■ Brief
Rewrite the records from the line with "family: Psychodidae" through the end of the records, changing "family" to "Family" and keeping all else the same. Leave the pictures out of the answer.

[Extracted records]
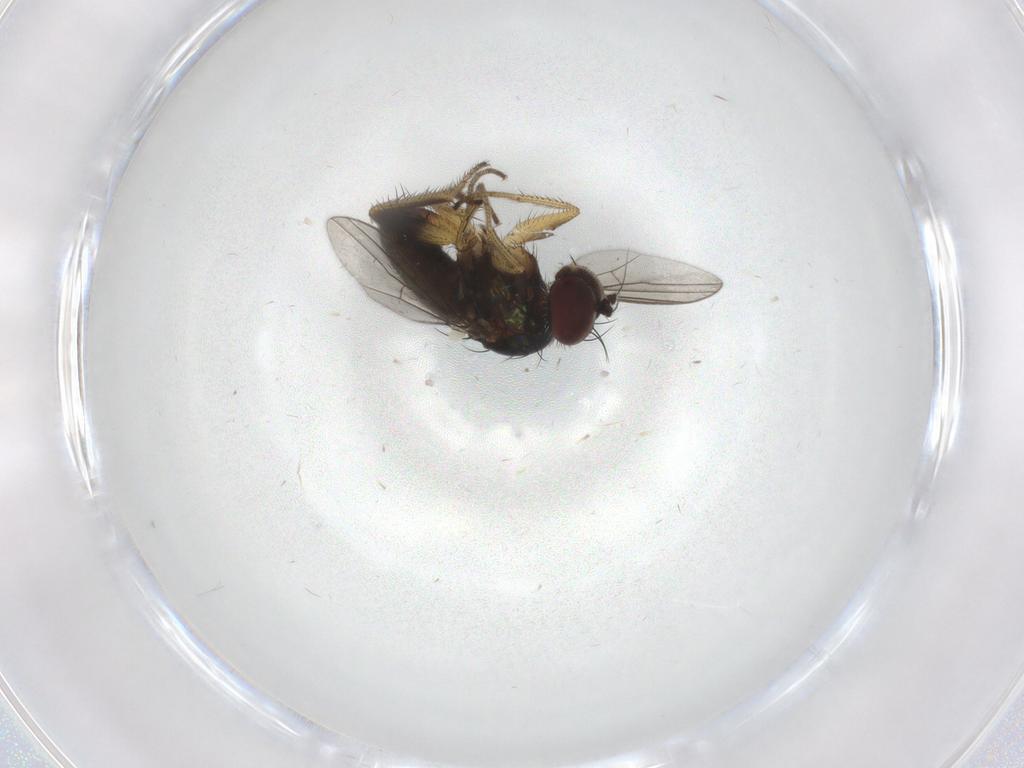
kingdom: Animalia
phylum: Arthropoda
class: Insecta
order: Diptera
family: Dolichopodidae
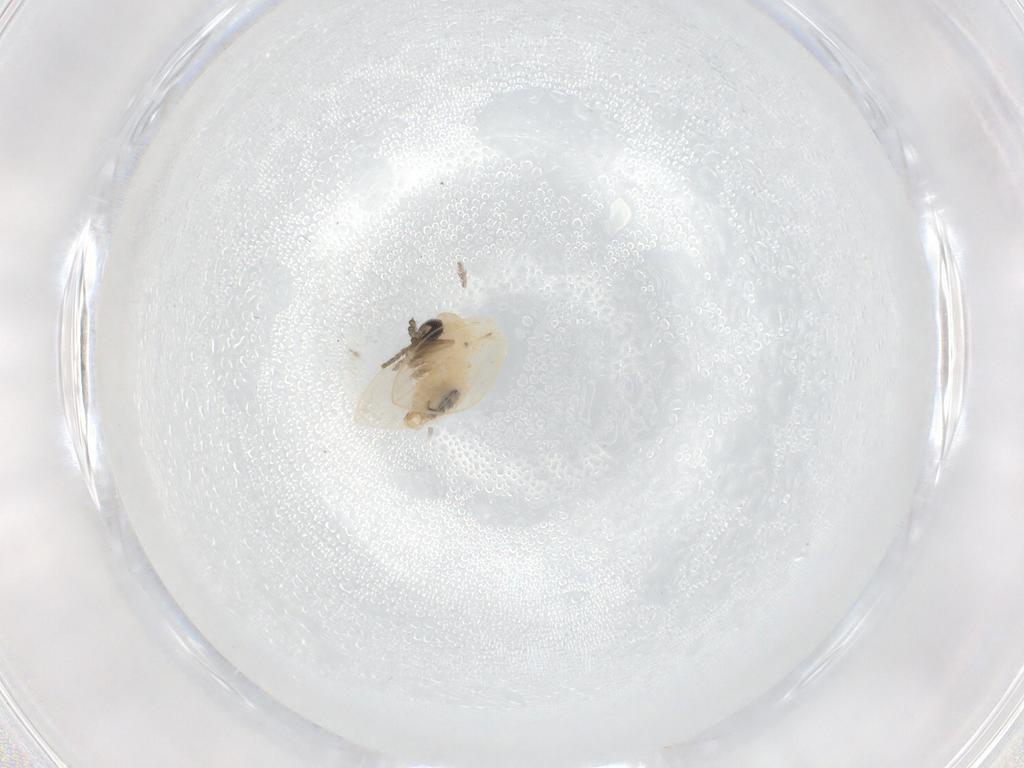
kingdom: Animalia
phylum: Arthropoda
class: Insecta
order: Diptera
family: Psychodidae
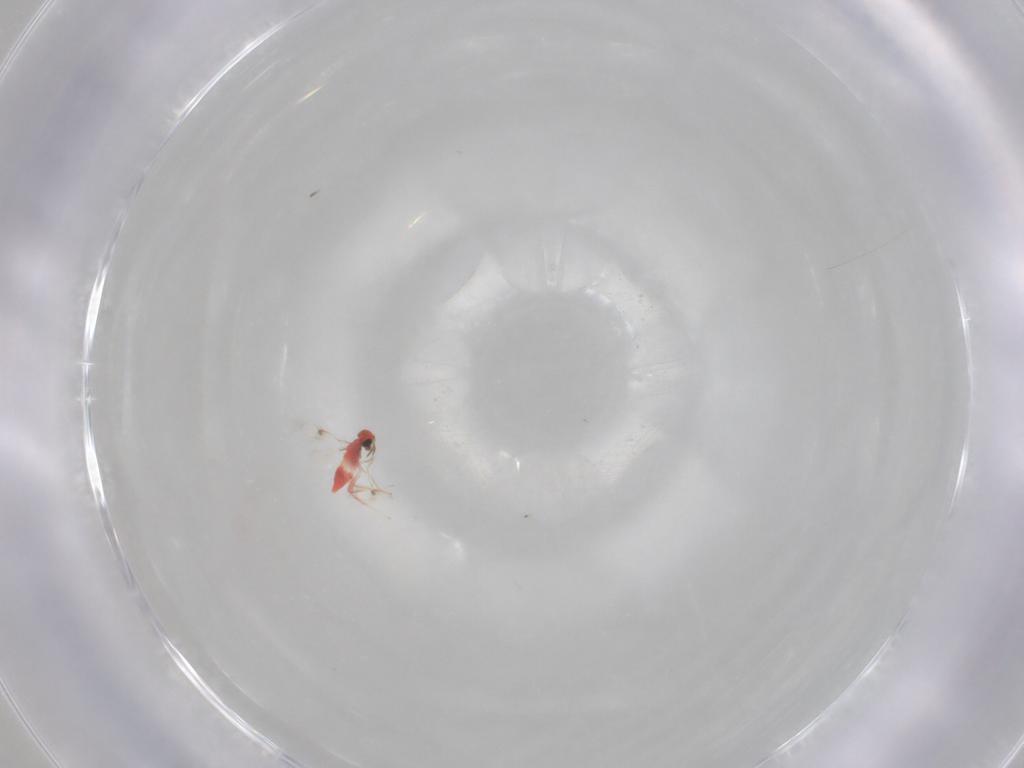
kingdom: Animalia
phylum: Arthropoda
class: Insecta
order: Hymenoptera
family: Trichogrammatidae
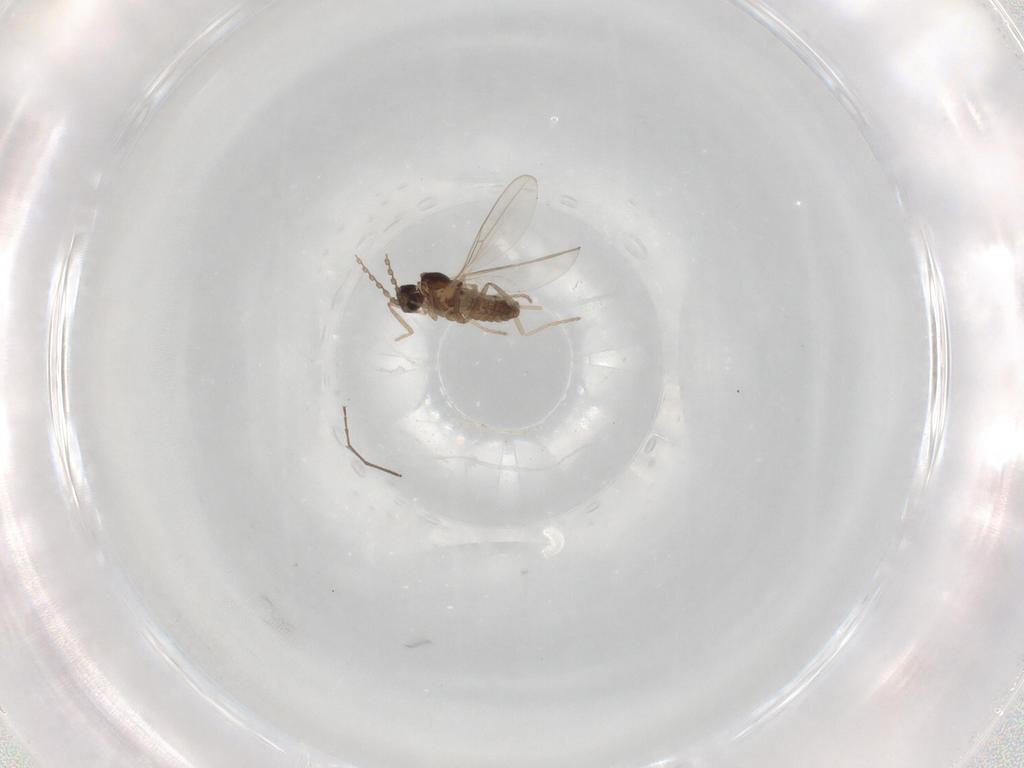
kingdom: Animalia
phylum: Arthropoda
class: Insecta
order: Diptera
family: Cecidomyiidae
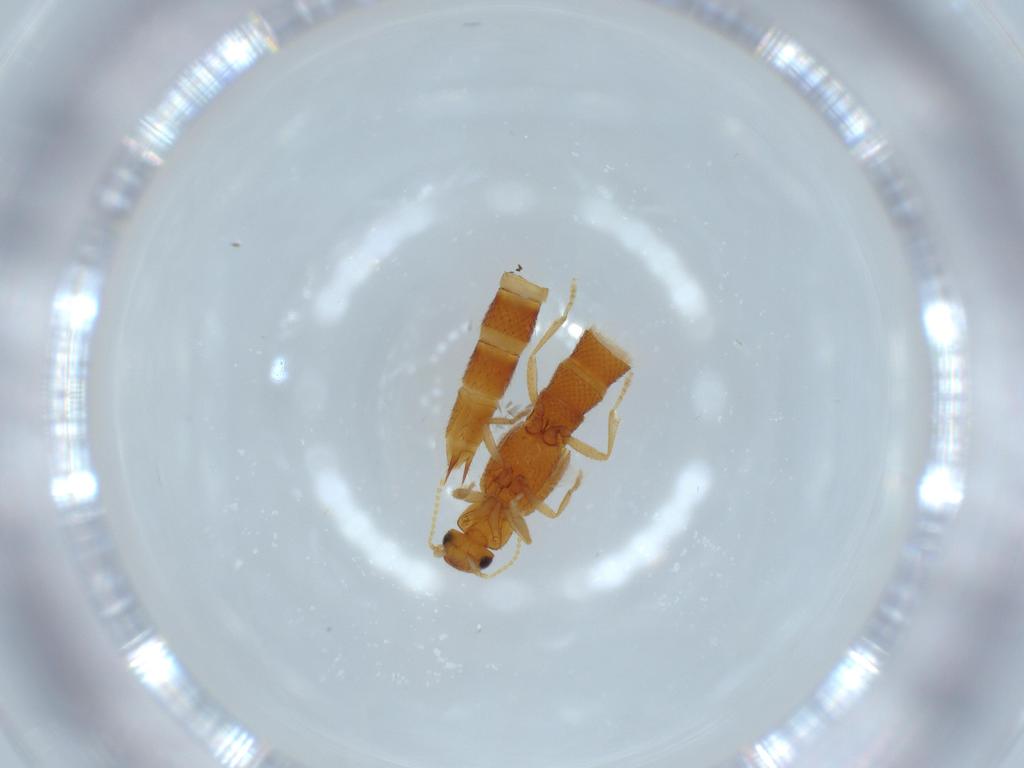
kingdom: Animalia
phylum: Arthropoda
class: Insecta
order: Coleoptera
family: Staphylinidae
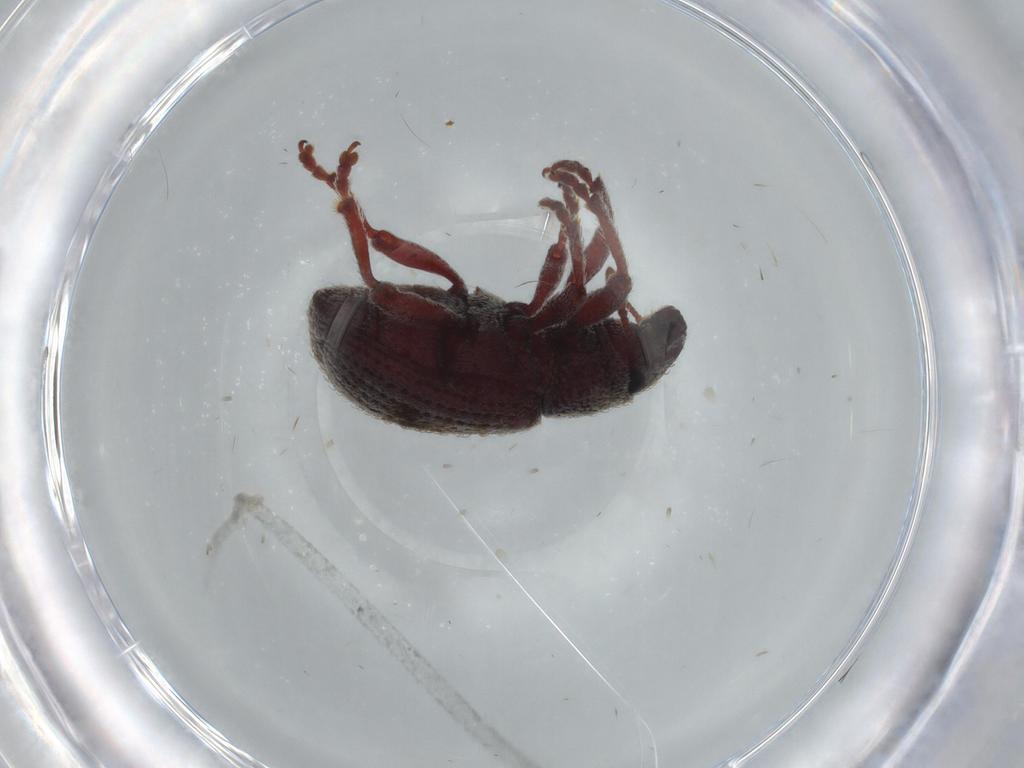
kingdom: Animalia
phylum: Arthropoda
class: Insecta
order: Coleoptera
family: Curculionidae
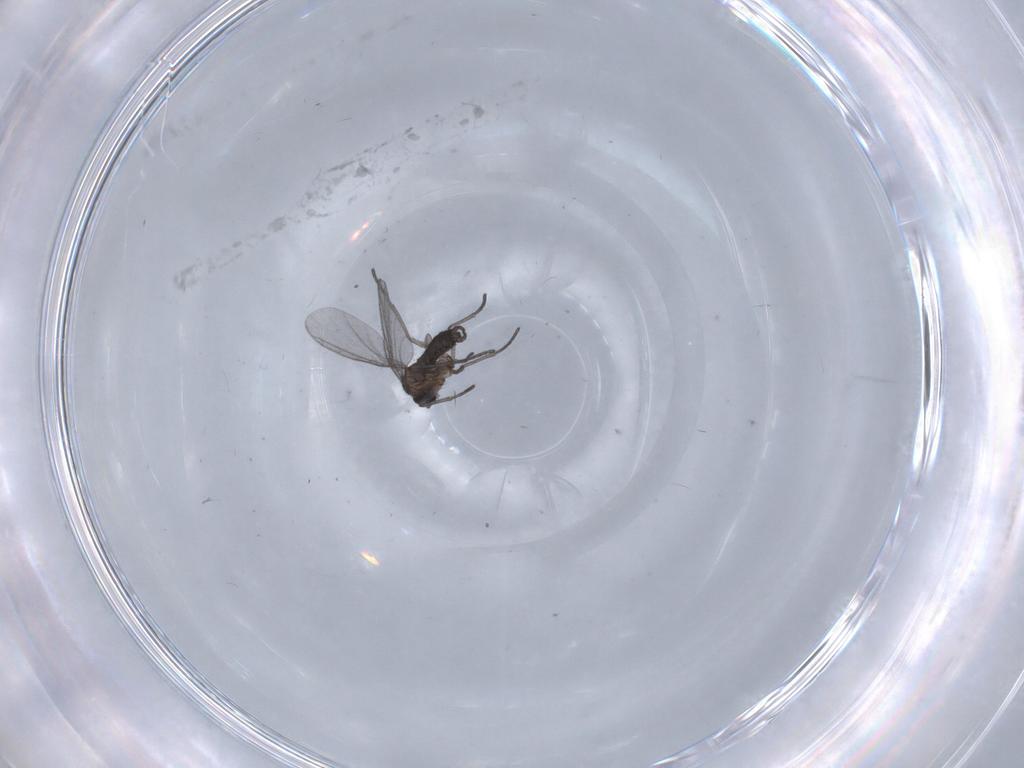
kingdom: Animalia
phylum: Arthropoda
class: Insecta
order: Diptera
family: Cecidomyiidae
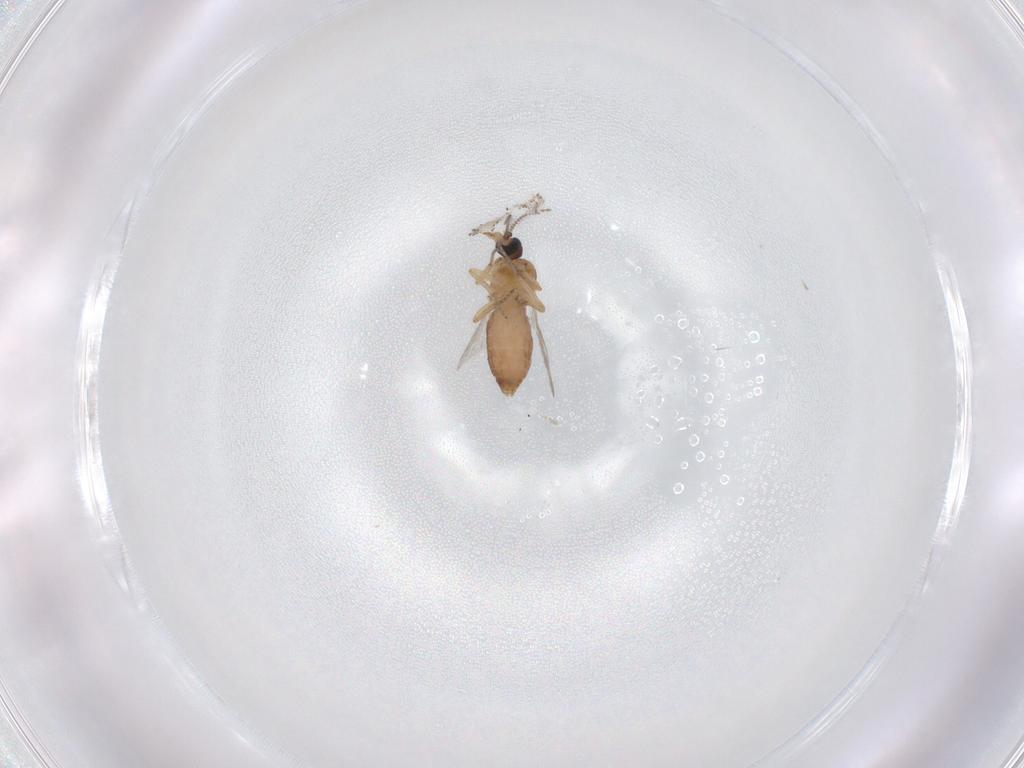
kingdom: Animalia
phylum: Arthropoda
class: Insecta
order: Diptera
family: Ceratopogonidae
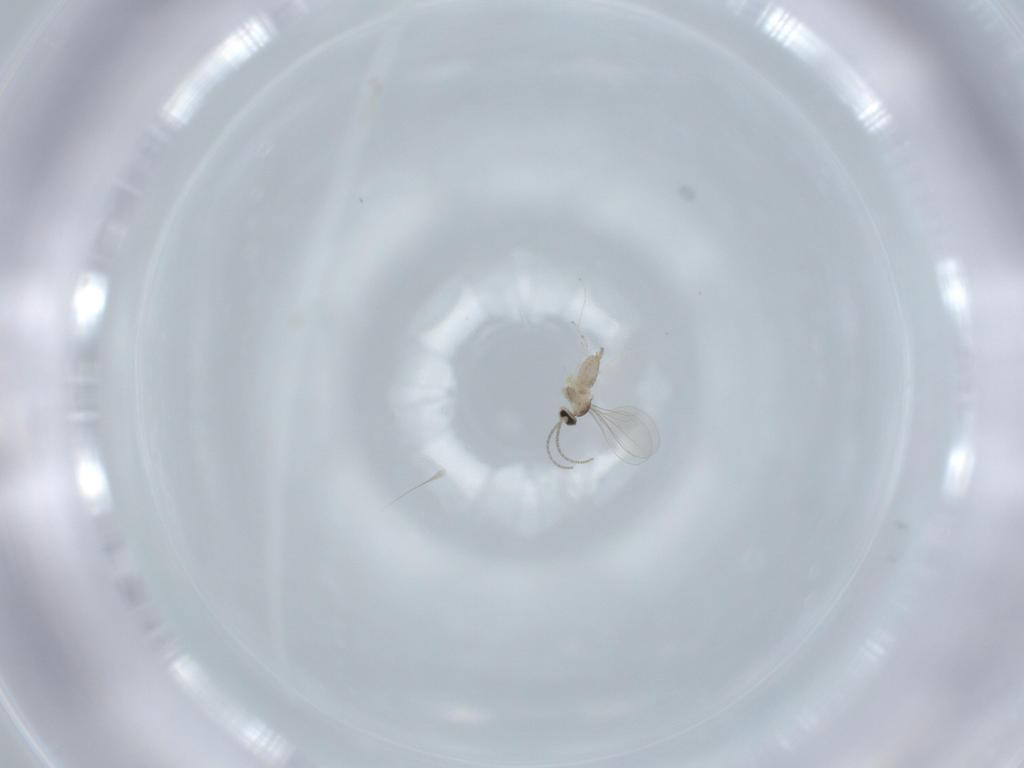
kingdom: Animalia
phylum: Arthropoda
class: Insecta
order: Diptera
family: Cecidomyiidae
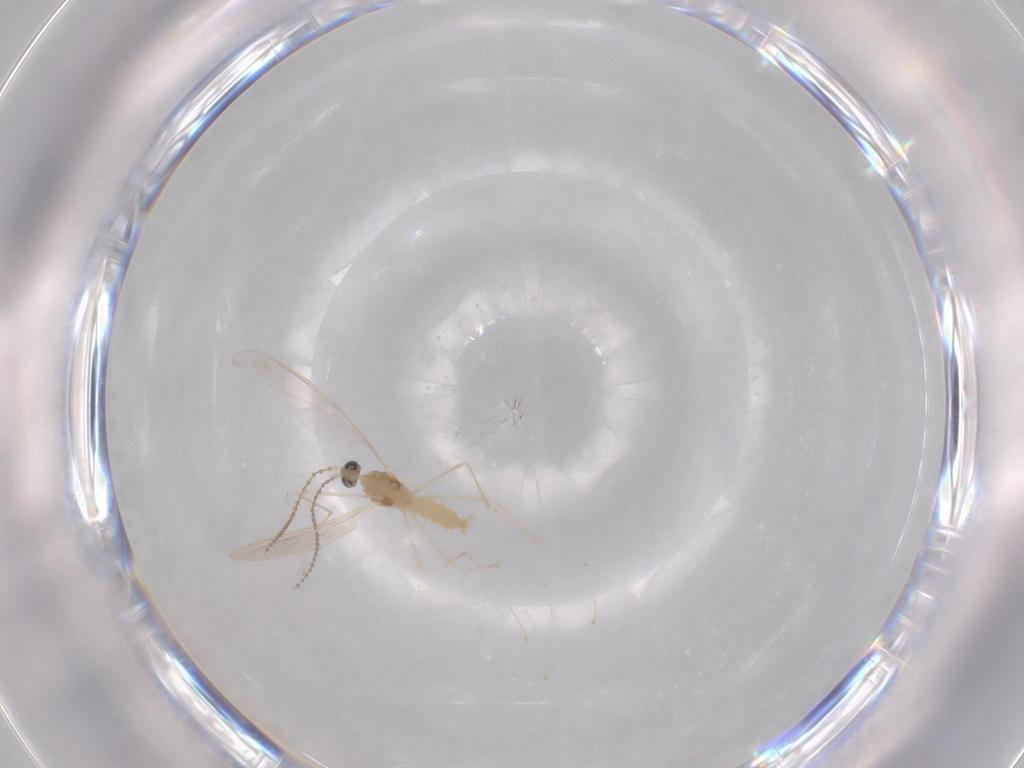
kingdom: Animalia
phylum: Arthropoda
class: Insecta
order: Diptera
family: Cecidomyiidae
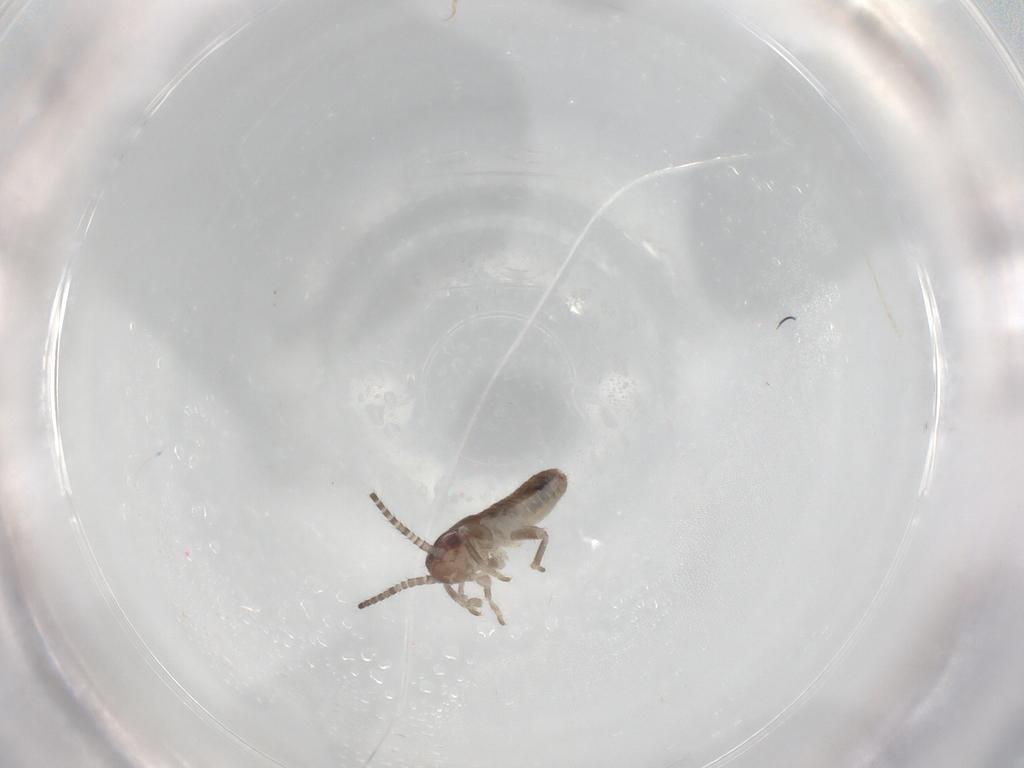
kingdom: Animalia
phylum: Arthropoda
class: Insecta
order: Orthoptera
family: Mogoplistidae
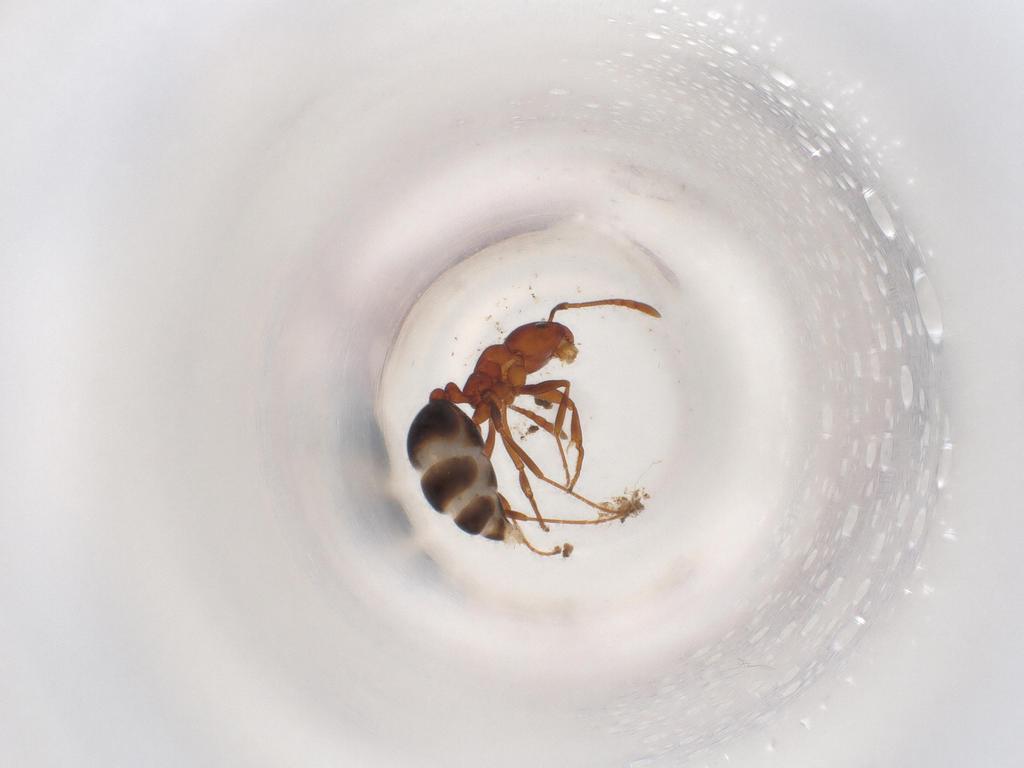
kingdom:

■ Output of the exercise
Family: Psychodidae
kingdom: Animalia
phylum: Arthropoda
class: Insecta
order: Hymenoptera
Family: Trichogrammatidae
kingdom: Animalia
phylum: Arthropoda
class: Insecta
order: Diptera
Family: Cecidomyiidae
kingdom: Animalia
phylum: Arthropoda
class: Insecta
order: Coleoptera
Family: Staphylinidae
kingdom: Animalia
phylum: Arthropoda
class: Insecta
order: Coleoptera
Family: Curculionidae
kingdom: Animalia
phylum: Arthropoda
class: Insecta
order: Diptera
Family: Cecidomyiidae
kingdom: Animalia
phylum: Arthropoda
class: Insecta
order: Diptera
Family: Ceratopogonidae
kingdom: Animalia
phylum: Arthropoda
class: Insecta
order: Diptera
Family: Cecidomyiidae
kingdom: Animalia
phylum: Arthropoda
class: Insecta
order: Diptera
Family: Cecidomyiidae
kingdom: Animalia
phylum: Arthropoda
class: Insecta
order: Orthoptera
Family: Mogoplistidae
kingdom:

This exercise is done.